1. Overview

In this article, we’ll present some popular datasets in the field of computer vision. First, we’ll discuss the importance of having large-scale open-source datasets in computer vision. Then, we’ll talk about three popular datasets that are ImageNet, MS COCO, and Google Open images. Finally, we’ll briefly mention the Kaggle datasets.

2. Datasets: Importance and Problems

Computer vision is considered one of the main fields where deep learning achieved excellent results and revolutionalized the way scientists develop algorithms. However, deep learning models need more and more data in order to work properly and achieve these results. As a result, the development of large-scale open-source datasets has become a necessity in computer vision in recent years.

Hopefully, more and more computer vision datasets are created every day for a variety of visual tasks like object detection, segmentation, classification, captioning, pose estimation, etc. In this article, we’ll present three of them that are widely used by many companies, researchers, and individuals.

3. ImageNet

ImageNet is one of the most important datasets in computer vision since it is the first open-source large-scale dataset that was widely used for deep learning algorithms. It was developed by a group of researchers at Stanford, Princeton, and UNC Chapel Hill.

The initial idea of ImageNet was to create a WordNet (that is a large lexical database of English) for images. For each concept of WordNet, the researchers collected around one thousand images by querying search engines. The quality of these images was then evaluated by Amazon Mechanical Turk.

The large success of ImageNet came up when deep learning for computer vision gained popularity, and a large dataset like ImageNet was a necessity. Specifically, ImageNet Large Scale Visual Recognition Challenge is a subset of the ImageNet dataset that is considered the most popular benchmark for image classification algorithms. Every classification algorithm that is proposed should be evaluated on this benchmark before being published. It consists of around 1 million training, half a million validation, and 100 thousand test images for 1000 object classes.
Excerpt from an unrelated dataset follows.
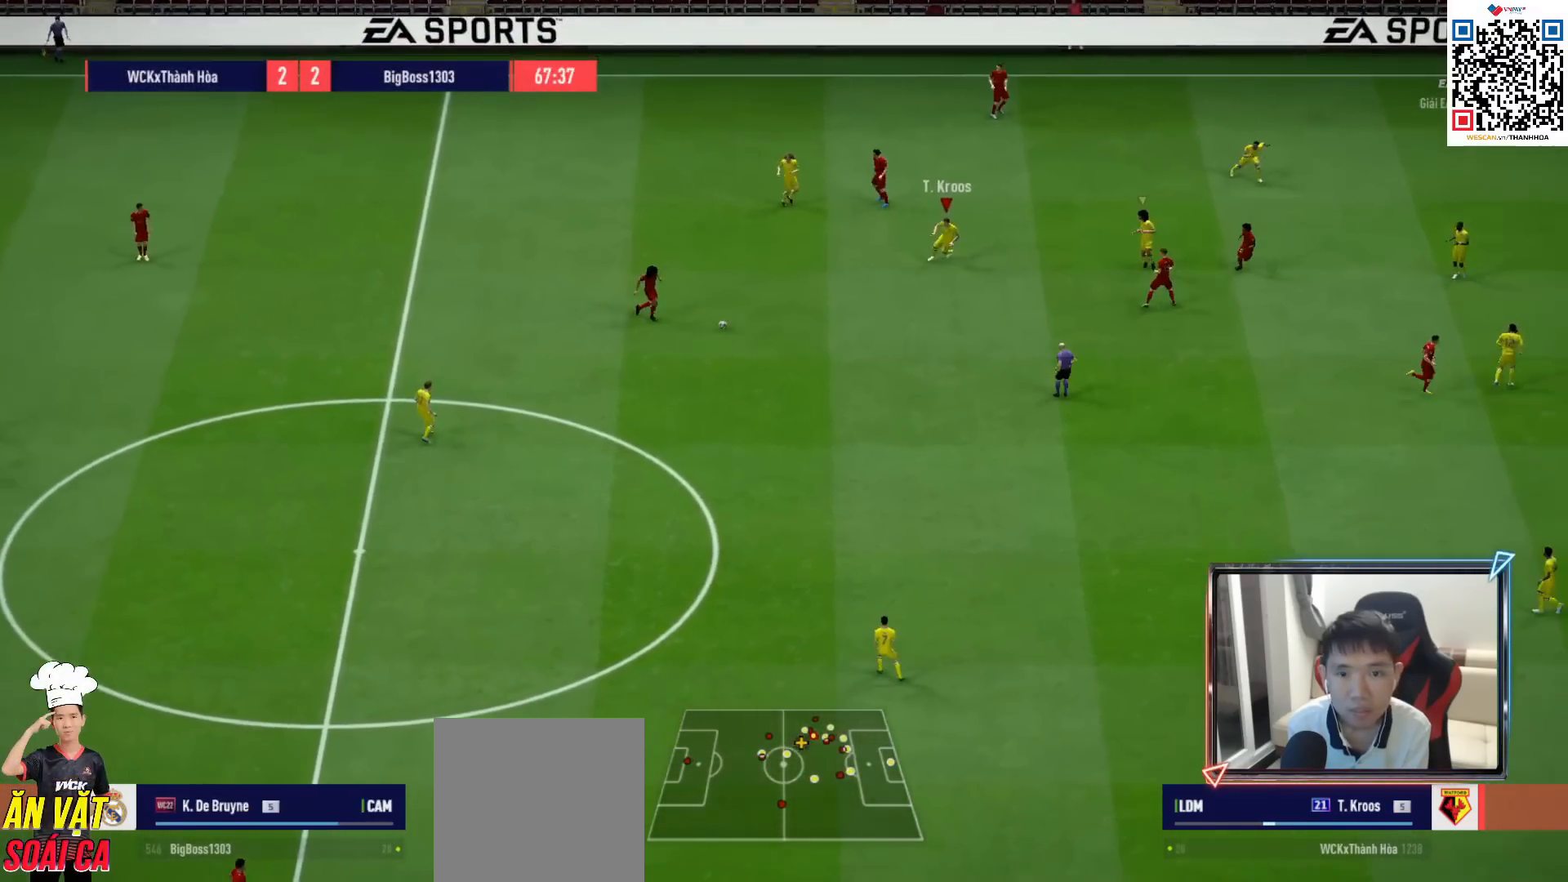
{"buttons": ["R1"], "left_stick": "down", "right_stick": "center", "events": [[33, "right_stick", "down-right"], [183, "right_stick", "center"]]}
In the image below, we can some example images from ImageNet in increasing semantic specificity of WordNet:

imagenet

4. MS COCO

Another very popular dataset for computer vision is MS COCO which stands for Common Objects in Context and was developed by Microsoft. It is a large-scale dataset that can be used for object detection, segmentation, and captioning.

It is considered the main benchmark for evaluating object detection algorithms. Also, its large popularity lies in the fact that it contains images that are annotated for many different tasks. Specifically, a COCO image contains the following annotations:

  • Coordinates of bounding boxes and segmentation masks for object detection.
  • Natural language descriptions for captioning.
  • Keypoints of humans that are present in the image.
  • full scene segmentation with 80 categories that correspond to things (like bicycles, cats, etc) and 91 categories that have to do with stuff (like the sky, the road, etc).
  • Dense pose of humans.

Also, an important characteristic of COCO is that the objects in the images are in a natural context, as the name suggests, which means that they appear in real-life scenes where sometimes objects are occluded. So, it is a challenging dataset that is appropriate for evaluating a deep learning algorithm that should work in real-life scenarios.

Below, we can see some example images of the COCO dataset for each type of annotation:
coco

5. Google Open Images

The third dataset that we will discuss in this article is Google Open Images which was created by Google. It consists of around 9 million images that are annotated with more than 6000 classes. Google Open Images gained a lot of popularity due to its large variety of classes, contrary to ImageNet, which contains 1000 classes.

Another characteristic of Google Open Images is the fact that each image has about 8 different labels assigned. For example, we can see that the two below images have various labels since they contain more than one object:
open images

6. Kaggle Datasets

The three above datasets are very popular and cover a variety of tasks. However, the number of different visual tasks that exist is much greater. So, where can someone search for a dataset that fits his specific needs?

Kaggle dataset is a place where we can search and explore over 100 thousand datasets. Also, there is a specific computer vision section where 1,758 visual datasets exist. A very useful feature of these datasets is the fact that for every dataset, there are notebooks of people that worked on it and trained ML models. This acts as a very good starting point when someone wants to experiment with a new dataset.

7. Conclusion

In this tutorial, we talked about three popular datasets in computer vision, namely ImageNet, MS COCO, and Google Open Images. Then, we also mentioned Kaggle datasets for those who want to experiment with other datasets.